Bass piano?
So, a bass guitar is pretty much just like a guitar, strung to play lower notes. Can someone more musically knowledgeable than I am explain why nobody's ever made a bass piano full of really long, thick strings? I would love to see (and hear) a giant bass piano.
UPDATE: My brother-in-law informs me that Bösendorfer does, in fact, make a piano with four extra lower keys.
3 Comments:
er... becuase it's already got a bass register?
A guituar usually has 6 or 12 strings.
the piano already has 88.
That's bass, tenor, alto, soprano, and ultra-soprano, I guess.
Looking at http://en.wikipedia.org/wiki/Piano_key_frequencies -- it seems that you really can't get frequencies much lower than are already being created (27.5 Hz -- 4186.01), without going infra-sonic.

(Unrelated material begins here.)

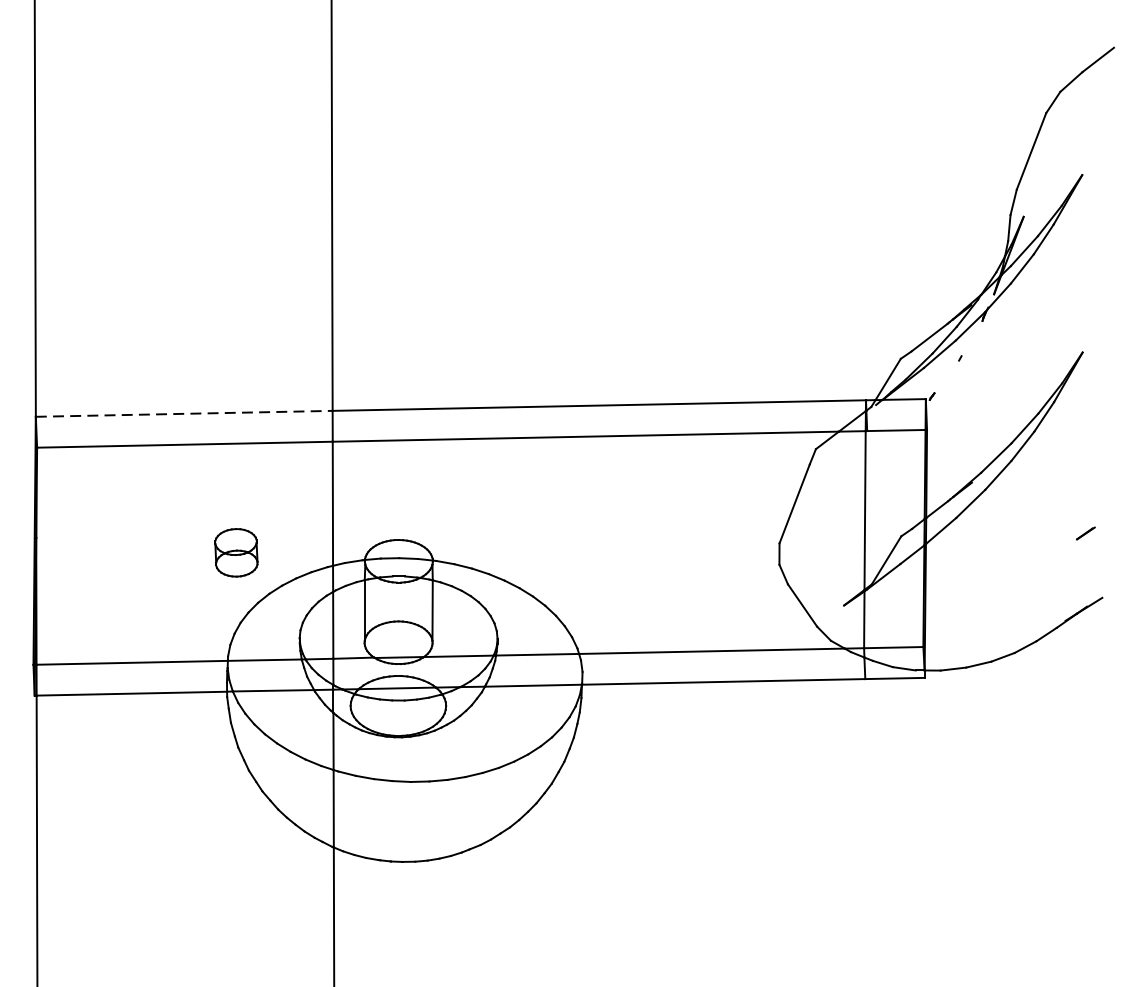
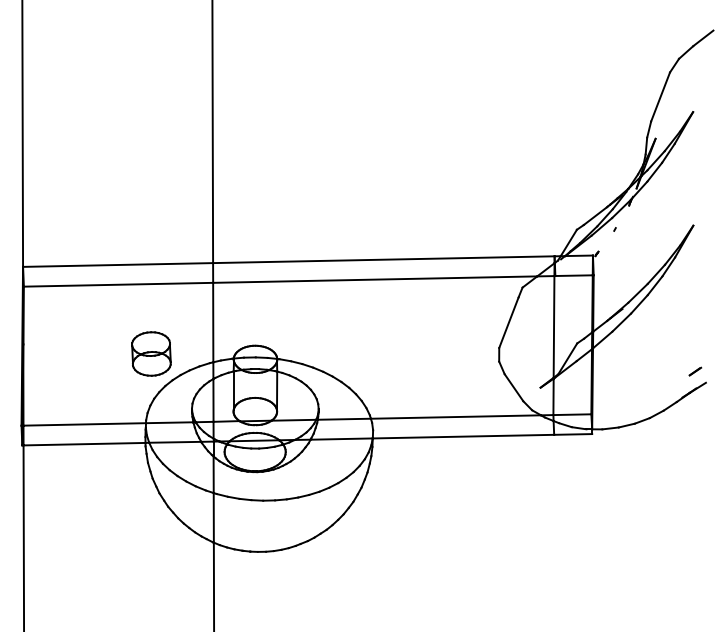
line: (184, 413) -> (118, 264), dashed -> solid
line: (1086, 533) -> (695, 371), moved
part: (236, 552) -> (151, 353), size x1.43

it seems that you really can't get frequencies much lower than are already being created (27.5 Hz -- 4186.01), without going infra-sonic
All the more reason to do it!
Actually, I should probably ask my brother-in-law who's writing a PhD thesis on tuning.
Remember David Funderburk? He had this awesome dream once that the beastie boys were in his back yard playing a huge instrument they'd strung on a tree trunk. It was called the "space bass." That's what you need to have.